A educação ambiental possui papel fundamental na promoção do saneamento básico, já que é por meio dela que a população pode adquirir conhecimentos sobre a importância do saneamento para a saúde e qualidade de vida. 

“Se fala de educação ambiental como sinônimo de separar o lixo reciclável do não reciclável, mas ela é muito mais do que isso. É preciso ensinar que o esgoto tem que ser tratado, ir para um local correto, porque essa água precisa voltar em boas condições para o uso pelo próprio município ou para outras municipalidades que terão que lidar com o esgoto produzido por uma cidade. A natureza não respeita fronteiras”, explica Carlos. 

De acordo com o especialista, a sociedade brasileira vive de “picos” de problemas. “Começa uma crise hídrica, todo mundo fala disso; depois chove e ninguém mais fala no assunto. Porém, a educação é um processo que se prolonga no tempo”. 

Para Rodrigues, uma população consciente é capaz de cobrar seus dirigentes, exigindo que o saneamento faça parte dos programas de governo e fiscalizando a sua implementação. “A população, quando educada para as questões ambientais, serve de fiscal dos espaços públicos e ajuda a manter áreas livres de lixo e de outros resíduos contaminantes, além de preservar matas ciliares que são importantes para a drenagem e prevenção de enchentes”.

No entanto, apenas o acesso ao conhecimento não é o suficiente. “A população às vezes até tem conhecimento, mas não colabora, entregando a responsabilidade para os governos. Se sempre atribuirmos isso aos governos, a máquina pública sempre estará em déficit em relação ao atendimento da demanda”, justifica Araújo. 

Questionada sobre o seu papel na promoção da educação ambiental, a Cagece (Companhia de Água e Esgoto do Ceará) afirma que promove ações constantes junto à população.  

“Além de atuar na execução das obras dos serviços de abastecimento de água e esgotamento sanitário e entendendo que a mudança de hábitos é facilitada pelo processo educativo, a Cagece permanece com ações continuadas de educação ambiental programadas através do Programa Socioambiental de Educação em Saúde (PSAES)”

Robervania Barbosa, gerente de Responsabilidade e Interação Social da Cagece.

Segundo ela, são realizadas diversas atividades educativas de acordo com a área a ser trabalhada, como palestras; semana de saneamento nas escolas; reuniões comunitárias; teatro de fantoches; visitas domiciliares, entre outras ações, “todas buscando atingir os diferentes públicos e dar maior capilaridade a sensibilização em educação ambiental com foco no saneamento básico”. 

Por fim, é papel da educação ambiental atuar na diminuição do consumo pelas pessoas. “O nosso sistema econômico impulsiona o desperdício devido ao estímulo ao consumo.
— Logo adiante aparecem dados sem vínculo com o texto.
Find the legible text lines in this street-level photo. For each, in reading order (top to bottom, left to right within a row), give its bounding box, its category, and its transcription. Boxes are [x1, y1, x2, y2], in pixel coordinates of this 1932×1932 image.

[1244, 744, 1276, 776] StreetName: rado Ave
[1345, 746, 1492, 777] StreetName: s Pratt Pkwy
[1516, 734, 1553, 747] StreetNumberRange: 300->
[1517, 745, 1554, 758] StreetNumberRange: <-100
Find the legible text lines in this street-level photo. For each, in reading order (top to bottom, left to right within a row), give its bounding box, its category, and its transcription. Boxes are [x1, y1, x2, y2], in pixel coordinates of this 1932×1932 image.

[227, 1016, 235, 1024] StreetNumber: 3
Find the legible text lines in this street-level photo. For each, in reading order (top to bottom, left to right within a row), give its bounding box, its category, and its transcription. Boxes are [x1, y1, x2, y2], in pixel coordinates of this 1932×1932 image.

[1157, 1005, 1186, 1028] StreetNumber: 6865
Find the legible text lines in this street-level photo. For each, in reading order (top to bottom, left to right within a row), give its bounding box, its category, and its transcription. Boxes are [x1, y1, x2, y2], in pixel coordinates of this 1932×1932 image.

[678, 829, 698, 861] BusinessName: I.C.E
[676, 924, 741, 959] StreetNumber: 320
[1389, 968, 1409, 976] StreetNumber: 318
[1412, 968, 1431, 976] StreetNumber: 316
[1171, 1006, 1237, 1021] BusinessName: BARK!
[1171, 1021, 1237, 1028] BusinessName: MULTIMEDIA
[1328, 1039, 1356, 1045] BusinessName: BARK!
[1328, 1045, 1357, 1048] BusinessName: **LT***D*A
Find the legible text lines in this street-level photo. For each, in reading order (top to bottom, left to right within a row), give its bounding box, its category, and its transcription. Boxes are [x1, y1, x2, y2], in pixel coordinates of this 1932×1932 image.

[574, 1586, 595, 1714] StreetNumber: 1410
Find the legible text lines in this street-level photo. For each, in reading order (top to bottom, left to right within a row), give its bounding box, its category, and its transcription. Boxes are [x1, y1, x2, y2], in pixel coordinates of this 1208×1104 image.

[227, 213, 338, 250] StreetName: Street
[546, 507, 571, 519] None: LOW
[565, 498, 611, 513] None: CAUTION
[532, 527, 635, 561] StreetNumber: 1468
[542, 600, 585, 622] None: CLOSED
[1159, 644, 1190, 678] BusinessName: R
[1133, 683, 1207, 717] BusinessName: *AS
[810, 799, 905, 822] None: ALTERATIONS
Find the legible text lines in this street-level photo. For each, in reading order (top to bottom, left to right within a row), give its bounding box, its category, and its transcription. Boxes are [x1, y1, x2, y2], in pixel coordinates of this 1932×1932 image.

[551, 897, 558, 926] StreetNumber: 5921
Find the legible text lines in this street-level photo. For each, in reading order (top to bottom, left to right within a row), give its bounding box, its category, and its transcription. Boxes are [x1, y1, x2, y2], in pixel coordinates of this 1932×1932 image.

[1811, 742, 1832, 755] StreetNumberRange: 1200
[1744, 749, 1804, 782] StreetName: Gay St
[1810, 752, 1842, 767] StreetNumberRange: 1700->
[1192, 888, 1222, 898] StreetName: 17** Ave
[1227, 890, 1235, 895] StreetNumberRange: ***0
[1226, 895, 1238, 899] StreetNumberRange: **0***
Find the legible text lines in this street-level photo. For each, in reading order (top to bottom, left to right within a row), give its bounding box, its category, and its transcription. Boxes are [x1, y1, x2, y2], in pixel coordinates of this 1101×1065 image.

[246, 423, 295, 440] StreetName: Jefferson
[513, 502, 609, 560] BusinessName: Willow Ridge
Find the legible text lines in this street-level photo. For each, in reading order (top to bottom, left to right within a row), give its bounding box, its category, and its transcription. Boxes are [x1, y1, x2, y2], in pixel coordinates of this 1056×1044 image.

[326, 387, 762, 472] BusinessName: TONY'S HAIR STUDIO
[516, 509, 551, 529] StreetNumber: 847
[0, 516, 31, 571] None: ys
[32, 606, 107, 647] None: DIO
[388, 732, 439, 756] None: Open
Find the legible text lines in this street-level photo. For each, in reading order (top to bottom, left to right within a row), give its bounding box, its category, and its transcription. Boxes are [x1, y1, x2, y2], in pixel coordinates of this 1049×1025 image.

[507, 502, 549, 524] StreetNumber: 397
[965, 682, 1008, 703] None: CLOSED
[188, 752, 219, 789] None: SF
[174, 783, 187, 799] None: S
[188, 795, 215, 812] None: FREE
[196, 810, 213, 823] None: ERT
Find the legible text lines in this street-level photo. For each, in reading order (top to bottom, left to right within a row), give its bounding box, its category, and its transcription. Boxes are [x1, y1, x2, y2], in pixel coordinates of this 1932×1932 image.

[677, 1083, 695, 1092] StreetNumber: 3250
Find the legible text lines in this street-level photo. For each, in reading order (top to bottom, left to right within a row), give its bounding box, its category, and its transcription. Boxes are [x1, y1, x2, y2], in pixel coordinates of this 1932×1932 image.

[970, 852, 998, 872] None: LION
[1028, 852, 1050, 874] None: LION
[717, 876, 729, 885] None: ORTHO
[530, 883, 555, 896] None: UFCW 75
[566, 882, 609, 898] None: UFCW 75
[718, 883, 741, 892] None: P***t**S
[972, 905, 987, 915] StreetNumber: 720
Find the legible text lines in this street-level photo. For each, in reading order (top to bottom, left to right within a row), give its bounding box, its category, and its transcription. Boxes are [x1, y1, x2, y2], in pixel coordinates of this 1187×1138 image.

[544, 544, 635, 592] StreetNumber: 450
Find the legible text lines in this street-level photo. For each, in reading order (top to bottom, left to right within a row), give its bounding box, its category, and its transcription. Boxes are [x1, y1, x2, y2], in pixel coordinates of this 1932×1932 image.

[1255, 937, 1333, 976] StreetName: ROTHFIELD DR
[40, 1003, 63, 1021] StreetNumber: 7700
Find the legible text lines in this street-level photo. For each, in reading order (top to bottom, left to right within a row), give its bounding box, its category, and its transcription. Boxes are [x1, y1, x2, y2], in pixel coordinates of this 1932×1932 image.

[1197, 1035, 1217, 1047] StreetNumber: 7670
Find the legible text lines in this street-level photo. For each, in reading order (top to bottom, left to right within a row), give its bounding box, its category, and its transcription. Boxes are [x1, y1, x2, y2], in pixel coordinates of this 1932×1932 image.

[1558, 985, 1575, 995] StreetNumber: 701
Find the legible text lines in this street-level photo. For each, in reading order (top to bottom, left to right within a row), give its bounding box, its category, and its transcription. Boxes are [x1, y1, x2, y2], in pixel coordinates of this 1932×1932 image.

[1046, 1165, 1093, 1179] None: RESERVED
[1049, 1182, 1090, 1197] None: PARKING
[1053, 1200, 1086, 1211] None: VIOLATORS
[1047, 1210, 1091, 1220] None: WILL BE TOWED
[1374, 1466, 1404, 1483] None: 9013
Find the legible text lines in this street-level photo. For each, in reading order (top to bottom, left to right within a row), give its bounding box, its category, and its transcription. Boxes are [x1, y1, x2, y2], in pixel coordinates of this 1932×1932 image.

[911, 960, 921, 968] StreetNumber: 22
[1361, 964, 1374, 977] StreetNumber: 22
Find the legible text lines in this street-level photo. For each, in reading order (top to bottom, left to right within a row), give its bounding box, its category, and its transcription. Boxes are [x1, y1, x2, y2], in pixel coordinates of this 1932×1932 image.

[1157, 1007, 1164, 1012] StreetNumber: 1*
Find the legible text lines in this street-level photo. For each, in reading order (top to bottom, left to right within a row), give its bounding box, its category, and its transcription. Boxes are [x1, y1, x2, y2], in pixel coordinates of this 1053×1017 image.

A importância da educação está nessa necessidade de repensarmos o consumo e os resíduos que geramos, porque sem isso, e mesmo com o empenho das autoridades públicas, o sistema não terá condições de atender toda a demanda de coleta e tratamento dos resíduos, já que a população e o consumo tendem a crescer cada vez mais”, conclui Araújo.